::: Data :::

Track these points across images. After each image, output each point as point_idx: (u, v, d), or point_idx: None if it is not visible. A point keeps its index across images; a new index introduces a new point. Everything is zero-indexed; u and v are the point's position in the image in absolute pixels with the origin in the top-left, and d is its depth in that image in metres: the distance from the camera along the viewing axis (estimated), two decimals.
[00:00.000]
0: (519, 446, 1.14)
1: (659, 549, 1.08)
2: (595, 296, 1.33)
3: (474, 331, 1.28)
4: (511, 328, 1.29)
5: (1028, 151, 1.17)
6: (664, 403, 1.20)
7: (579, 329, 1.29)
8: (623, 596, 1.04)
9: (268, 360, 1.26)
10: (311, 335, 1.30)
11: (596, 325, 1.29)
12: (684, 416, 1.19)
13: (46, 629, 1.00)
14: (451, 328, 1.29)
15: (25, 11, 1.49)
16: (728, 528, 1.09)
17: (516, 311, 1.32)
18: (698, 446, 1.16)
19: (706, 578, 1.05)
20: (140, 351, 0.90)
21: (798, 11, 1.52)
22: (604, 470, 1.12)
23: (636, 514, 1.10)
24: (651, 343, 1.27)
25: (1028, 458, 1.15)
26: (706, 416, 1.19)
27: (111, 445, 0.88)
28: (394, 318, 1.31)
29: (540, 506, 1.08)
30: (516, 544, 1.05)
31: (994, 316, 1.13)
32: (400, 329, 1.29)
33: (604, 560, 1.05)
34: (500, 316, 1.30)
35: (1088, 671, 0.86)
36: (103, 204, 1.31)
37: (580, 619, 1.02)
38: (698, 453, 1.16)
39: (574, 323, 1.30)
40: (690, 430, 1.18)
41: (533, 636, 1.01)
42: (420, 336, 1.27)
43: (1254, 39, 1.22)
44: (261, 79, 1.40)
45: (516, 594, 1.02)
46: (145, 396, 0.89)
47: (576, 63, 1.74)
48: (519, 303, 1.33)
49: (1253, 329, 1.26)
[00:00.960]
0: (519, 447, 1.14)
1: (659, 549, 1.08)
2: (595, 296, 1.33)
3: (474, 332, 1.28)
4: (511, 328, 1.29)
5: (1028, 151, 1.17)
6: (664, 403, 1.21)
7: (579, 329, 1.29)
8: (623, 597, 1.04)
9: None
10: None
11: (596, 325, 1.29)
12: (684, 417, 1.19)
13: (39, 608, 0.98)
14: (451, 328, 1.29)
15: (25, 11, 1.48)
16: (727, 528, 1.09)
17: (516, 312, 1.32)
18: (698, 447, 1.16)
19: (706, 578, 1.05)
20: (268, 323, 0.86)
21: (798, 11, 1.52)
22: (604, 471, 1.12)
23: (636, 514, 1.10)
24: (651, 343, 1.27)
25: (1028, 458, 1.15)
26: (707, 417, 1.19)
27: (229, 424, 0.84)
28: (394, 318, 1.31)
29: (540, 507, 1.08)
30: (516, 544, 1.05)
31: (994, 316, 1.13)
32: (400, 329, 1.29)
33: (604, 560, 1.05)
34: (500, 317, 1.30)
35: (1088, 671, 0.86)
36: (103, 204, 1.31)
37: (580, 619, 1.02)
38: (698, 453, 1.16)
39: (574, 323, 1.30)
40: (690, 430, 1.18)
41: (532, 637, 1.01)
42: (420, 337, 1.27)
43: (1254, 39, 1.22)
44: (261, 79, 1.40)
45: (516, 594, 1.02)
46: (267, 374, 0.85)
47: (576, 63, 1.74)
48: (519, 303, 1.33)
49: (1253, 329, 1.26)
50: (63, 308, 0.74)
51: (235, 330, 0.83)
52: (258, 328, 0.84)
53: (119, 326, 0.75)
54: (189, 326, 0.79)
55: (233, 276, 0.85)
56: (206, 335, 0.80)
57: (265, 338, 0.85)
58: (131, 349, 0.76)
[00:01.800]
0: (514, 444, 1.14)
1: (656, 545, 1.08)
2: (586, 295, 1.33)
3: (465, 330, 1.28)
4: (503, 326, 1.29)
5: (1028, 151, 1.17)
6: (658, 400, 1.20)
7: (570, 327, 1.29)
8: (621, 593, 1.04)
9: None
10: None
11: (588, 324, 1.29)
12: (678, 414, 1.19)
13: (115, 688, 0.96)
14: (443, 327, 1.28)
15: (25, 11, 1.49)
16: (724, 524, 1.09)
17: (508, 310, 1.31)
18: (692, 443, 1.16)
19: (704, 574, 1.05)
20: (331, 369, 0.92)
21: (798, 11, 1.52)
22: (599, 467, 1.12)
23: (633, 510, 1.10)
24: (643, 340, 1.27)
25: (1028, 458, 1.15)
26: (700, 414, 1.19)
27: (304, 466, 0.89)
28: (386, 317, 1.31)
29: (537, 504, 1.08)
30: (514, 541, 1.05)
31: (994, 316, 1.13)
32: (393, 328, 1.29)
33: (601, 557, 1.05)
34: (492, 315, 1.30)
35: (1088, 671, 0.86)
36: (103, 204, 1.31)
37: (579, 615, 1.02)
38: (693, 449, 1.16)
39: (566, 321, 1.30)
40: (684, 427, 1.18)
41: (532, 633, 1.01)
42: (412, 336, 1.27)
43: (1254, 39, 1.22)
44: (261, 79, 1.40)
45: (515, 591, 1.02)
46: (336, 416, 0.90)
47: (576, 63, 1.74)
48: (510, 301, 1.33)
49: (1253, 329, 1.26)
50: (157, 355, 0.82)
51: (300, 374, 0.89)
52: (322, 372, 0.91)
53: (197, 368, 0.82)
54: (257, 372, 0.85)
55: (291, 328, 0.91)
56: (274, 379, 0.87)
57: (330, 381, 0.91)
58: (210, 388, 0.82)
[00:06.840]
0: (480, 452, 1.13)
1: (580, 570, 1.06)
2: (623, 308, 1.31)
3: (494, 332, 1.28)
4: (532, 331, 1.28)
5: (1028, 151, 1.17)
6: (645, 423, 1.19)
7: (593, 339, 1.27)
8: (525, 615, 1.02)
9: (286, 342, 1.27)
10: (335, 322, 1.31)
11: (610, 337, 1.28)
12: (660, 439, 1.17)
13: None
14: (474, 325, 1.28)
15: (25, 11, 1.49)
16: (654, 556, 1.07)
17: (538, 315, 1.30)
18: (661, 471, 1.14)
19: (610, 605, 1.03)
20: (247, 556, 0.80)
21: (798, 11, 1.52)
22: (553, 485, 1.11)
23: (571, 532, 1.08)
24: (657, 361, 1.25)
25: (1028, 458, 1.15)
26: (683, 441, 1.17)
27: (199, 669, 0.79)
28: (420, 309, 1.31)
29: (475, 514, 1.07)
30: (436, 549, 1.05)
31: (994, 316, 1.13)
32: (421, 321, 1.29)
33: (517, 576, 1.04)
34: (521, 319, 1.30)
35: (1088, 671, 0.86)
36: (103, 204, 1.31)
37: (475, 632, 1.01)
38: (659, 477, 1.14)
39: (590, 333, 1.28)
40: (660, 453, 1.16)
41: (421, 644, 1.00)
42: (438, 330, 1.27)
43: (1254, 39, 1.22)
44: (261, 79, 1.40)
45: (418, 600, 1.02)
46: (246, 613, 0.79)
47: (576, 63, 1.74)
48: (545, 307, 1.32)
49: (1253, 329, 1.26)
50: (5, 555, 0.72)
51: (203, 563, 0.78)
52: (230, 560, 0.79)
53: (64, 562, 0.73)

:::

Problem: Give back all the data exactly as written.

Reply:
Track these points across images. After each image, output each point as point_idx: (u, v, d), or point_idx: None if it is not visible. A point keeps its index across images; a new index introduces a new point. Everything is zero-indexed; u and v are the point's position in the image in absolute pixels with the origin in the top-left, and d is its depth in that image in metres: the distance from the camera along the viewing axis (estimated), two decimals.
[00:00.000]
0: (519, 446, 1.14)
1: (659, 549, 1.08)
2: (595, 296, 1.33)
3: (474, 331, 1.28)
4: (511, 328, 1.29)
5: (1028, 151, 1.17)
6: (664, 403, 1.20)
7: (579, 329, 1.29)
8: (623, 596, 1.04)
9: (268, 360, 1.26)
10: (311, 335, 1.30)
11: (596, 325, 1.29)
12: (684, 416, 1.19)
13: (46, 629, 1.00)
14: (451, 328, 1.29)
15: (25, 11, 1.49)
16: (728, 528, 1.09)
17: (516, 311, 1.32)
18: (698, 446, 1.16)
19: (706, 578, 1.05)
20: (140, 351, 0.90)
21: (798, 11, 1.52)
22: (604, 470, 1.12)
23: (636, 514, 1.10)
24: (651, 343, 1.27)
25: (1028, 458, 1.15)
26: (706, 416, 1.19)
27: (111, 445, 0.88)
28: (394, 318, 1.31)
29: (540, 506, 1.08)
30: (516, 544, 1.05)
31: (994, 316, 1.13)
32: (400, 329, 1.29)
33: (604, 560, 1.05)
34: (500, 316, 1.30)
35: (1088, 671, 0.86)
36: (103, 204, 1.31)
37: (580, 619, 1.02)
38: (698, 453, 1.16)
39: (574, 323, 1.30)
40: (690, 430, 1.18)
41: (533, 636, 1.01)
42: (420, 336, 1.27)
43: (1254, 39, 1.22)
44: (261, 79, 1.40)
45: (516, 594, 1.02)
46: (145, 396, 0.89)
47: (576, 63, 1.74)
48: (519, 303, 1.33)
49: (1253, 329, 1.26)
[00:00.960]
0: (519, 447, 1.14)
1: (659, 549, 1.08)
2: (595, 296, 1.33)
3: (474, 332, 1.28)
4: (511, 328, 1.29)
5: (1028, 151, 1.17)
6: (664, 403, 1.21)
7: (579, 329, 1.29)
8: (623, 597, 1.04)
9: None
10: None
11: (596, 325, 1.29)
12: (684, 417, 1.19)
13: (39, 608, 0.98)
14: (451, 328, 1.29)
15: (25, 11, 1.48)
16: (727, 528, 1.09)
17: (516, 312, 1.32)
18: (698, 447, 1.16)
19: (706, 578, 1.05)
20: (268, 323, 0.86)
21: (798, 11, 1.52)
22: (604, 471, 1.12)
23: (636, 514, 1.10)
24: (651, 343, 1.27)
25: (1028, 458, 1.15)
26: (707, 417, 1.19)
27: (229, 424, 0.84)
28: (394, 318, 1.31)
29: (540, 507, 1.08)
30: (516, 544, 1.05)
31: (994, 316, 1.13)
32: (400, 329, 1.29)
33: (604, 560, 1.05)
34: (500, 317, 1.30)
35: (1088, 671, 0.86)
36: (103, 204, 1.31)
37: (580, 619, 1.02)
38: (698, 453, 1.16)
39: (574, 323, 1.30)
40: (690, 430, 1.18)
41: (532, 637, 1.01)
42: (420, 337, 1.27)
43: (1254, 39, 1.22)
44: (261, 79, 1.40)
45: (516, 594, 1.02)
46: (267, 374, 0.85)
47: (576, 63, 1.74)
48: (519, 303, 1.33)
49: (1253, 329, 1.26)
50: (63, 308, 0.74)
51: (235, 330, 0.83)
52: (258, 328, 0.84)
53: (119, 326, 0.75)
54: (189, 326, 0.79)
55: (233, 276, 0.85)
56: (206, 335, 0.80)
57: (265, 338, 0.85)
58: (131, 349, 0.76)
[00:01.800]
0: (514, 444, 1.14)
1: (656, 545, 1.08)
2: (586, 295, 1.33)
3: (465, 330, 1.28)
4: (503, 326, 1.29)
5: (1028, 151, 1.17)
6: (658, 400, 1.20)
7: (570, 327, 1.29)
8: (621, 593, 1.04)
9: None
10: None
11: (588, 324, 1.29)
12: (678, 414, 1.19)
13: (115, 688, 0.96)
14: (443, 327, 1.28)
15: (25, 11, 1.49)
16: (724, 524, 1.09)
17: (508, 310, 1.31)
18: (692, 443, 1.16)
19: (704, 574, 1.05)
20: (331, 369, 0.92)
21: (798, 11, 1.52)
22: (599, 467, 1.12)
23: (633, 510, 1.10)
24: (643, 340, 1.27)
25: (1028, 458, 1.15)
26: (700, 414, 1.19)
27: (304, 466, 0.89)
28: (386, 317, 1.31)
29: (537, 504, 1.08)
30: (514, 541, 1.05)
31: (994, 316, 1.13)
32: (393, 328, 1.29)
33: (601, 557, 1.05)
34: (492, 315, 1.30)
35: (1088, 671, 0.86)
36: (103, 204, 1.31)
37: (579, 615, 1.02)
38: (693, 449, 1.16)
39: (566, 321, 1.30)
40: (684, 427, 1.18)
41: (532, 633, 1.01)
42: (412, 336, 1.27)
43: (1254, 39, 1.22)
44: (261, 79, 1.40)
45: (515, 591, 1.02)
46: (336, 416, 0.90)
47: (576, 63, 1.74)
48: (510, 301, 1.33)
49: (1253, 329, 1.26)
50: (157, 355, 0.82)
51: (300, 374, 0.89)
52: (322, 372, 0.91)
53: (197, 368, 0.82)
54: (257, 372, 0.85)
55: (291, 328, 0.91)
56: (274, 379, 0.87)
57: (330, 381, 0.91)
58: (210, 388, 0.82)
[00:06.840]
0: (480, 452, 1.13)
1: (580, 570, 1.06)
2: (623, 308, 1.31)
3: (494, 332, 1.28)
4: (532, 331, 1.28)
5: (1028, 151, 1.17)
6: (645, 423, 1.19)
7: (593, 339, 1.27)
8: (525, 615, 1.02)
9: (286, 342, 1.27)
10: (335, 322, 1.31)
11: (610, 337, 1.28)
12: (660, 439, 1.17)
13: None
14: (474, 325, 1.28)
15: (25, 11, 1.49)
16: (654, 556, 1.07)
17: (538, 315, 1.30)
18: (661, 471, 1.14)
19: (610, 605, 1.03)
20: (247, 556, 0.80)
21: (798, 11, 1.52)
22: (553, 485, 1.11)
23: (571, 532, 1.08)
24: (657, 361, 1.25)
25: (1028, 458, 1.15)
26: (683, 441, 1.17)
27: (199, 669, 0.79)
28: (420, 309, 1.31)
29: (475, 514, 1.07)
30: (436, 549, 1.05)
31: (994, 316, 1.13)
32: (421, 321, 1.29)
33: (517, 576, 1.04)
34: (521, 319, 1.30)
35: (1088, 671, 0.86)
36: (103, 204, 1.31)
37: (475, 632, 1.01)
38: (659, 477, 1.14)
39: (590, 333, 1.28)
40: (660, 453, 1.16)
41: (421, 644, 1.00)
42: (438, 330, 1.27)
43: (1254, 39, 1.22)
44: (261, 79, 1.40)
45: (418, 600, 1.02)
46: (246, 613, 0.79)
47: (576, 63, 1.74)
48: (545, 307, 1.32)
49: (1253, 329, 1.26)
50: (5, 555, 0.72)
51: (203, 563, 0.78)
52: (230, 560, 0.79)
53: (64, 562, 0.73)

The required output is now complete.